I’m currently working on a small and simple Cuda interval library (a bachelor thesis) and need some help with the rounding modes.
The Programming Guide states:
and later on in the appendix:
My question is, how can I “statically” set the rounding mode to “round-towards-zero”?
I know, there are C intrinsics with all 4 rounding modes. Yet being intrinsics/functions they are very slow.
And a little bit off-topic:
I tried to multiply large float numbers with __fmul_rz,
e.g. __fmul_rz(2x10^32, 2x10^32)
and the expected result should be +infinity, however the result is the number “below infinity”,
i.e the highest possible float: 3.4028235x10^38
It seems as __fmulr_rz would “round down” infinity. I’m not sure if this is my fault or not, because I am using the 3.0 SDK Debug Emulator (which is deprecated)
The statement cited above applies to single-precision addition and multiplication on sm_1x hardware. For sm_2x platforms, single-precision addition, multiplication, and fused-multiply-add with all four IEEE rounding modes are supported directly in hardware. To achieve a uniform interface at the CUDA C level, fadd_ru(), fadd_rd(), fmul_ru(), and fmul_rd() are emulated in software for sm_1x platforms and therefore slow.

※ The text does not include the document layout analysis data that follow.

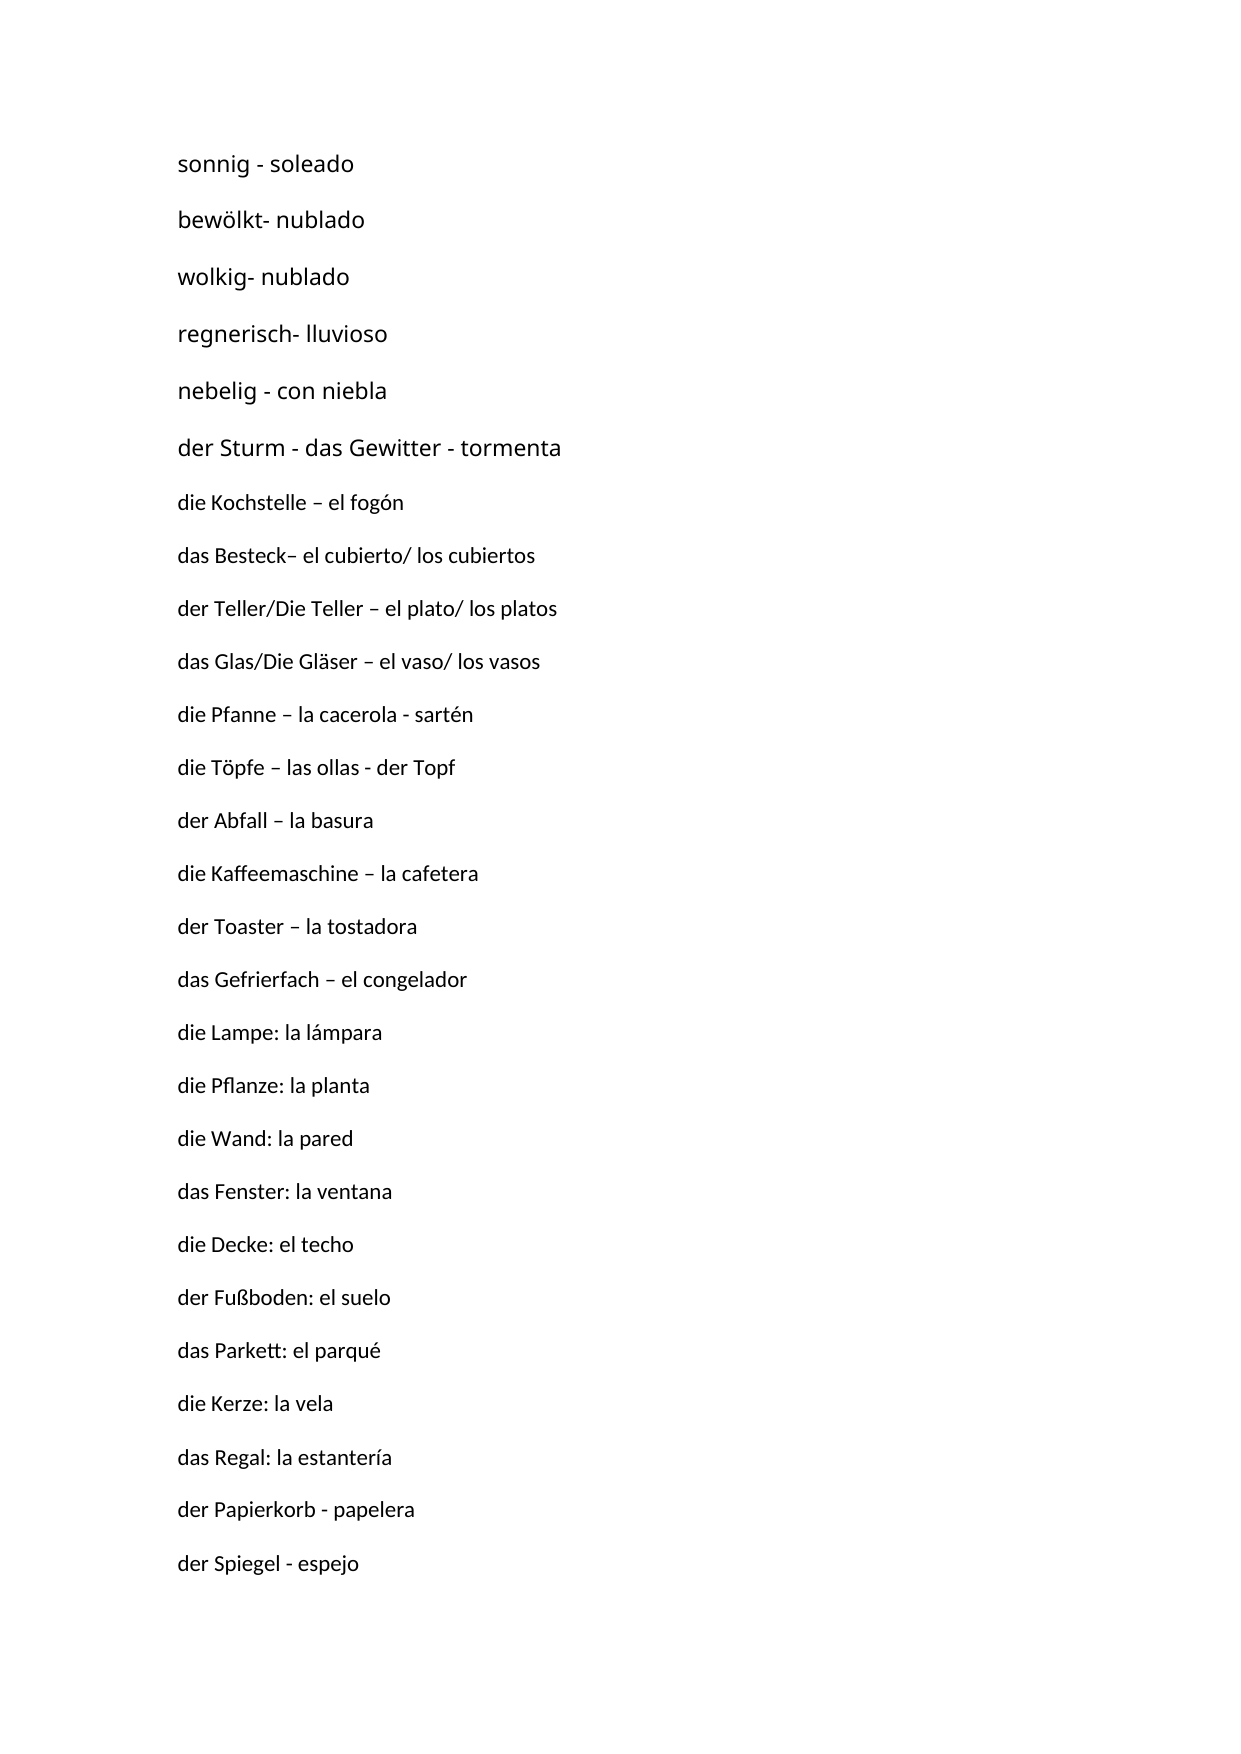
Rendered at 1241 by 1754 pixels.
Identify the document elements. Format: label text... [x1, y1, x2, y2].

text der Toaster – la tostadora [177, 912, 1063, 940]
text die Kochstelle – el fogón [177, 488, 1063, 516]
text die Kaffeemaschine – la cafetera [177, 859, 1063, 887]
text regnerisch- lluvioso [177, 318, 1063, 349]
text das Fenster: la ventana [177, 1177, 1063, 1206]
text der Sturm - das Gewitter - tormenta [177, 431, 1063, 463]
text nebelig - con niebla [177, 375, 1063, 406]
text der Abfall – la basura [177, 806, 1063, 834]
text der Fußboden: el suelo [177, 1283, 1063, 1312]
text die Kerze: la vela [177, 1389, 1063, 1418]
text der Teller/Die Teller – el plato/ los platos [177, 594, 1063, 622]
text die Töpfe – las ollas - der Topf [177, 753, 1063, 781]
text die Pflanze: la planta [177, 1071, 1063, 1099]
text das Besteck– el cubierto/ los cubiertos [177, 541, 1063, 569]
text die Lampe: la lámpara [177, 1018, 1063, 1046]
text wolkig- nublado [177, 261, 1063, 292]
text bewölkt- nublado [177, 204, 1063, 236]
text die Pfanne – la cacerola - sartén [177, 700, 1063, 728]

The following paper explains how to create an interval library for sm_1x platforms using only the round-to-zero and round-to-nearest rounding modes supported by hardware:
Sylvain Collange, Jorge Flórez, David Defour
A GPU interval library based on Boost.Interval
8th Conference on Real Numbers and Computers, Santiago de Compostela : Spain (2008)
This is the expected answer according to the IEEE-754 standard. Note that this is also consistent with interval arithmetic.
If your multiplication example is computed using interval arithmetic (single-precision), the resulting interval will be [3.4028235x10^38, +infinity]. It contains the exact result 4x10^64.
Returning [+infinity, +infinity] in this case would break the containment property (assuming we manage to properly define what [+inf,+inf] means…)
If you are only targeting sm_20 platforms, you can also have a look at the Interval sample in the CUDA SDK 3.2.